→ Records for this task:
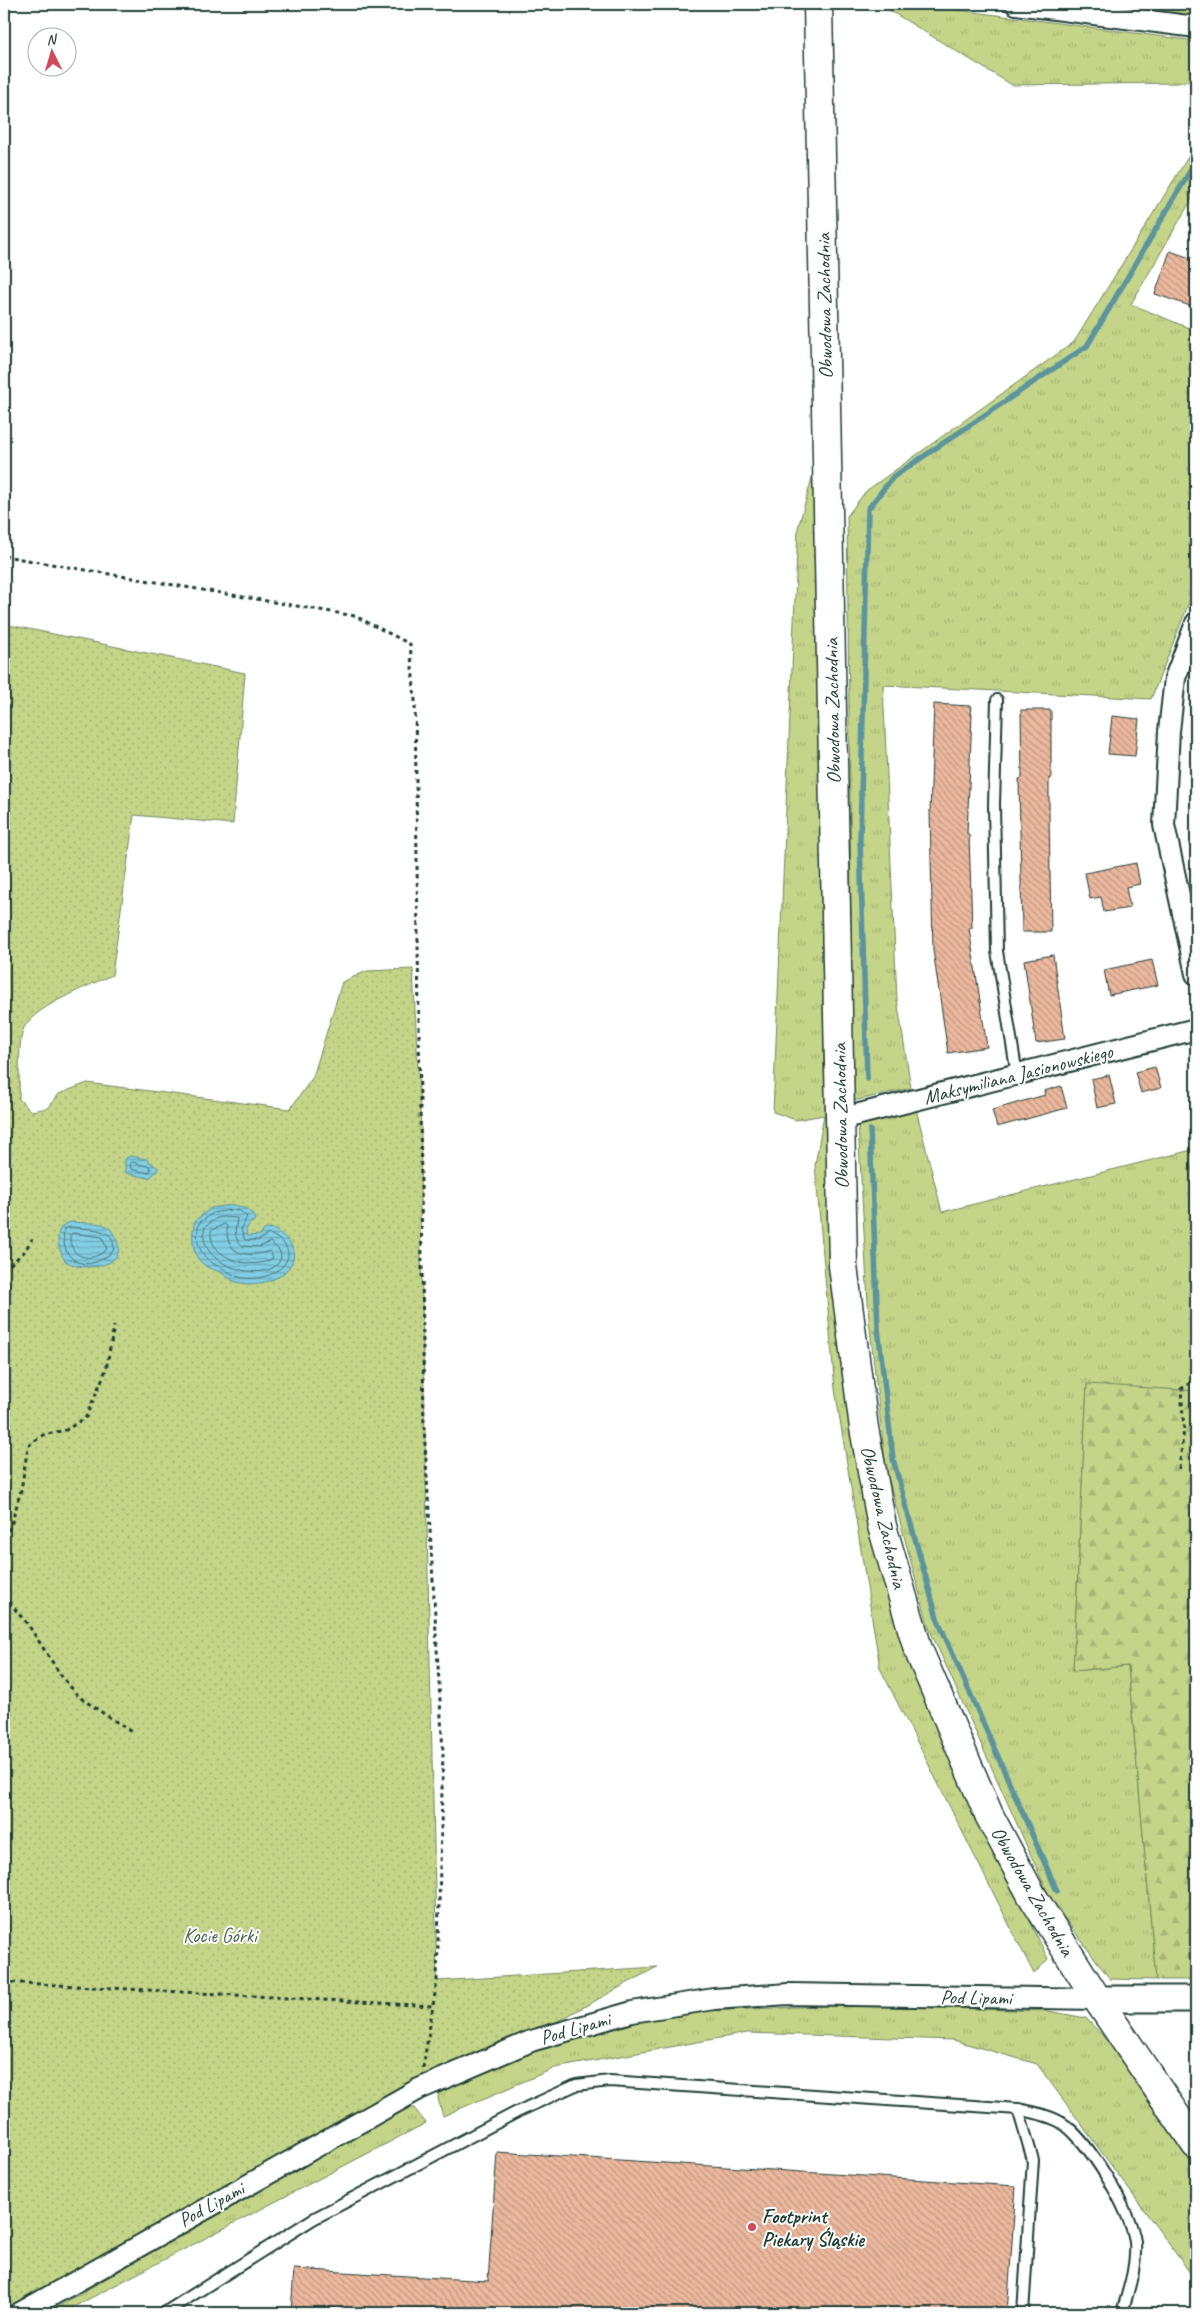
<svg xmlns="http://www.w3.org/2000/svg" width="1200" height="2317" font-family="Caveat,sans-serif">
  <style>
    .grass { fill: url(#grass-tufts); stroke: #72885e }
    .forest { fill: url(#forest-firs); stroke: #72885e }
    .park { fill: url(#park-dots); stroke: #72885e }
    .water { fill: url(#water-rules); stroke: #5b949e }
    .lines { fill: none; stroke-linecap: round; stroke-linejoin: round }
    .shore { stroke: #47777a; stroke-width: 1 }
    .stream { stroke: #5b949e; stroke-width: 5.5 }
    .building { fill: url(#building-back-hatch); stroke: #1f3d34 }
    .service-casing { stroke: #1f3d34; stroke-width: 14 }
    .minor-casing { stroke: #1f3d34; stroke-width: 24 }
    .tertiary-casing { stroke: #1f3d34; stroke-width: 29 }
    .secondary-casing { stroke: #1f3d34; stroke-width: 31 }
    .path { stroke: #1f3d34; stroke-width: 3; stroke-dasharray: 4 4; stroke-linecap: butt }
    .service { stroke: #fff; stroke-width: 10 }
    .minor { stroke: #fff; stroke-width: 20 }
    .tertiary { stroke: #fff; stroke-width: 25 }
    .secondary { stroke: #fff; stroke-width: 28 }
    .poi-dot { fill: #d1495b; stroke: #fff; stroke-width: 2 }
    .labels { text-anchor: middle; stroke-width: 4; stroke-linejoin: round; paint-order: stroke }
    .street-label { font-size: 20px; fill: #1f3d34; stroke: #fff }
    .park-label { font-size: 20px; fill: #486349; stroke: #fff }
    .poi-label { font-size: 20px; font-weight: bold; fill: #1f3d34; stroke: #fff; text-anchor: start }
  </style>
  <defs>
    <pattern id="grass-tufts" width="24" height="20" patternUnits="userSpaceOnUse" patternTransform="scale(1.25)"><rect width="24" height="20" fill="#c4d488"/><path d="M3 7l-1-3M5 7V3M7 7l1-3M15 17l-1-3M17 17v-4M19 17l1-3" fill="none" stroke="#a8b776"/></pattern>
    <pattern id="forest-firs" width="22" height="20" patternUnits="userSpaceOnUse" patternTransform="scale(1.25)"><rect width="22" height="20" fill="#c4d488"/><path d="M5 1l3.5 6h-7zM16 11l3.5 6h-7z" fill="#a8b776"/></pattern>
    <pattern id="park-dots" width="8" height="8" patternUnits="userSpaceOnUse" patternTransform="scale(1.25)"><rect width="8" height="8" fill="#c4d488"/><path d="M2 2h.1M6 6h.1" fill="none" stroke="#a8b776" stroke-width="1.8" stroke-linecap="round"/></pattern>
    <pattern id="water-rules" width="6" height="5" patternUnits="userSpaceOnUse" patternTransform="scale(1.25)"><rect width="6" height="5" fill="#83cee4"/><path d="M0 2.5h6" fill="none" stroke="#6ba8ba"/></pattern>
    <pattern id="building-back-hatch" width="6" height="6" patternUnits="userSpaceOnUse" patternTransform="scale(1.25)"><rect width="6" height="6" fill="#ecb89e"/><path d="M-1 5l2 2M0 0l6 6M5-1l2 2" fill="none" stroke="#bf9782"/></pattern>
  </defs>
  <rect width="100%" height="100%" fill="#fff"/>
  <filter id="ink" filterUnits="userSpaceOnUse"><feTurbulence type="fractalNoise" baseFrequency=".02" numOctaves="2"/><feDisplacementMap in="SourceGraphic" scale="10" xChannelSelector="R" yChannelSelector="G"/><feConvolveMatrix kernelMatrix="1 2 1 2 8 2 1 2 1" color-interpolation-filters="sRGB"/></filter>
  <g filter="url(#ink)">
    <g class="grass">
      <polygon points="879,4 912,4 1196,41 1196,79 1177,83 1012,85"/>
      <polygon points="1102,4 1196,4 1196,17"/>
      <polygon points="1196,144 1196,192 1131,304 1196,331 1196,585 1151,699 883,685 897,999 911,1088 853,1101 847,516 866,491 1074,342"/>
      <polygon points="814,471 825,1115 832,1159 839,1333 881,1576 938,1728 1048,1959 1034,1974 880,1668 835,1389 815,1165 824,1115 796,1120 773,1112 798,528"/>
      <polygon points="916,1109 942,1212 1196,1149 1196,1391 1087,1385 1073,1671 1128,1666 1156,1980 1110,1979 1051,1900 929,1628 886,1470 869,1320 858,1126"/>
      <polygon points="842,2005 1048,2011 1086,2018 1125,2060 1196,2166 1196,2281 1037,2064 953,2040 747,2033 555,2068 443,2116 438,2099 439,2089 526,2053 614,2026 683,2012"/>
      <polygon points="401,2107 414,2108 426,2123 62,2313 47,2313"/>
    </g>
    <polygon class="forest" points="1087,1384 1196,1391 1196,1980 1156,1980 1128,1666 1073,1671"/>
    <path class="park" d="M4,624L245,673L233,824L134,815L112,975C89,986 38,1005 25,1026C17,1038 20,1084 19,1099L31,1111L48,1108L59,1094L87,1083L290,1109L313,1077L342,982L367,971L413,969L421,1129L420,1208L437,1981L657,1967L23,2313H4Z"/>
    <g class="water">
      <polygon points="130,1156 146,1159 158,1168 157,1171 149,1178 126,1173 125,1171 125,1159"/>
      <path d="M233,1205C242,1206 252,1210 255,1220C248,1224 245,1228 247,1236L261,1235L264,1230L271,1228C321,1253 278,1293 236,1282C231,1280 225,1275 220,1272C215,1270 210,1269 206,1266C191,1257 191,1236 195,1221L211,1208Z"/>
      <path d="M72,1222C84,1224 95,1221 107,1226C110,1228 112,1231 114,1235C134,1266 85,1274 65,1261C57,1247 52,1225 72,1222Z"/>
    </g>
    <g class="lines">
      <g class="shore">
        <polygon points="133,1162 150,1167 151,1170 148,1173 131,1169 130,1164"/>
        <path d="M232,1210L240,1211L247,1217L241,1230L245,1240H259L269,1234C314,1254 269,1288 236,1276C231,1274 225,1269 220,1267C201,1259 194,1243 199,1223L213,1213Z"/>
        <path d="M223,1217L237,1218C236,1229 232,1238 243,1246L259,1247L270,1242L279,1250L281,1256C277,1287 193,1269 205,1227L215,1219Z"/>
        <path d="M225,1224L227,1226C225,1256 248,1258 270,1251L273,1258C254,1272 207,1258 211,1231Z"/>
        <path d="M72,1227C88,1230 118,1226 113,1251C90,1274 59,1265 64,1229Z"/>
        <path d="M73,1233L102,1237L107,1249C91,1264 69,1259 70,1235Z"/>
      </g>
      <g class="stream">
        <polyline points="867,1079 860,839 868,509 893,477 1087,346 1196,161"/>
        <polyline points="870,1130 878,1328 893,1459 937,1618 1057,1891"/>
      </g>
    </g>
    <g class="building">
      <polygon points="1170,251 1196,260 1196,308 1155,294"/>
      <polygon points="934,704 971,706 970,714 972,714 967,834 969,834 972,928 969,928 987,1047 948,1053 933,950 930,812"/>
      <polygon points="1021,710 1051,710 1051,778 1049,778 1049,812 1051,932 1022,932 1019,779 1022,778"/>
      <polygon points="1112,716 1139,719 1135,756 1108,754"/>
      <polygon points="1136,863 1140,884 1126,887 1130,908 1104,912 1101,897 1090,899 1085,873"/>
      <polygon points="1053,955 1065,1039 1036,1043 1024,960"/>
      <polygon points="1152,960 1158,985 1109,995 1104,970"/>
      <polygon points="1155,1067 1161,1088 1141,1093 1135,1072"/>
      <polygon points="1109,1075 1116,1104 1097,1108 1091,1079"/>
      <polygon points="1061,1086 1067,1108 997,1127 992,1110 1045,1095 1044,1091"/>
      <polygon points="497,2152 1016,2186 1007,2313 291,2313 294,2269 488,2281"/>
    </g>
    <g class="lines">
      <g class="service-casing">
        <g id="service">
          <polyline points="997,700 994,805 997,951 1017,1075"/>
          <polyline points="1018,2109 1033,2160 1023,2313"/>
          <path d="M164,2313L313,2219L517,2112L576,2085L610,2081L1018,2109C1032,2112 1049,2115 1062,2123C1087,2138 1132,2212 1135,2242C1137,2266 1128,2291 1122,2313"/>
        </g>
      </g>
      <g class="minor-casing">
        <g id="minor">
          <polyline points="1016,4 1196,27"/>
          <polyline points="1196,623 1175,678 1169,731 1164,825 1196,974"/>
          <polyline points="840,1119 1196,1029"/>
          <polyline points="20,2313 419,2089 531,2041 632,2012 714,1999 788,1994 1097,1999"/>
        </g>
      </g>
      <g class="tertiary-casing">
        <polyline id="tertiary" points="1097,1999 1196,1999"/>
      </g>
      <g class="secondary-casing">
        <polyline id="secondary" points="818,4 843,1266 864,1428 882,1526 918,1649 989,1815 1031,1894 1097,1999 1196,2145"/>
      </g>
      <g class="path">
        <polyline points="4,556 355,616 410,644 415,700 424,1426 443,1752 437,1981 423,2068"/>
        <polyline points="4,1270 24,1252 32,1239"/>
        <polyline points="1179,1469 1184,1429 1181,1389 1196,1379"/>
        <polyline points="4,1538 12,1522 21,1490 28,1446 43,1435 66,1430 86,1417 106,1370 114,1326"/>
        <polyline points="4,1596 29,1626 60,1674 79,1697 133,1733"/>
        <polyline points="4,1982 432,2006"/>
      </g>
      <use href="#service" class="service"/>
      <use href="#minor" class="minor"/>
      <use href="#tertiary" class="tertiary"/>
      <use href="#secondary" class="secondary"/>
    </g>
  </g>
  <circle class="poi-dot" cx="752" cy="2227" r="5"/>
  <g class="labels">
    <g class="street-label">
      <text transform="translate(824 306) rotate(-91)" y="7">Obwodowa Zachodnia</text>
      <text transform="translate(832 711) rotate(-91)" y="7">Obwodowa Zachodnia</text>
      <text transform="translate(1018 1074) rotate(-14)" y="7">Maksymiliana Jasionowskiego</text>
      <text transform="translate(840 1116) rotate(-91)" y="7">Obwodowa Zachodnia</text>
      <text transform="translate(884 1517) rotate(77)" y="7">Obwodowa Zachodnia</text>
      <text transform="translate(1033 1891) rotate(60)" y="7">Obwodowa Zachodnia</text>
      <text transform="translate(976 1997) rotate(1)" y="7">Pod Lipami</text>
      <text transform="translate(575 2028) rotate(-16)" y="7">Pod Lipami</text>
      <text transform="translate(211 2204) rotate(-29)" y="7">Pod Lipami</text>
    </g>
    <g class="park-label">
      <text x="220" y="1942">Kocie Górki</text>
    </g>
    <g class="poi-label">
      <text x="762" y="2223">Footprint<tspan x="762" dy="23">Piekary Śląskie</tspan></text>
    </g>
  </g>
  <rect width="1200" height="2317" fill="none" stroke="#fff" stroke-width="20"/>
  <rect x="10" y="10" width="1180" height="2297" fill="none" stroke="#1f3d34" stroke-width="2" filter="url(#ink)"/>
  <g transform="translate(52 52) rotate(355)"><circle r="24" fill="#ffffff" stroke="#a5b1ae"/>
  <path d="M0-4L9 19L0 12L-9 19Z" fill="#d1495b"/>
  <text y="-8" font-size="14" font-weight="bold" text-anchor="middle" fill="#1f3d34">N</text>
  </g>
</svg>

→ Directions:
Select and copy every line of the listing with the word "middle".

→ Exercise response:
    .labels { text-anchor: middle; stroke-width: 4; stroke-linejoin: round; paint-order: stroke }
  <text y="-8" font-size="14" font-weight="bold" text-anchor="middle" fill="#1f3d34">N</text>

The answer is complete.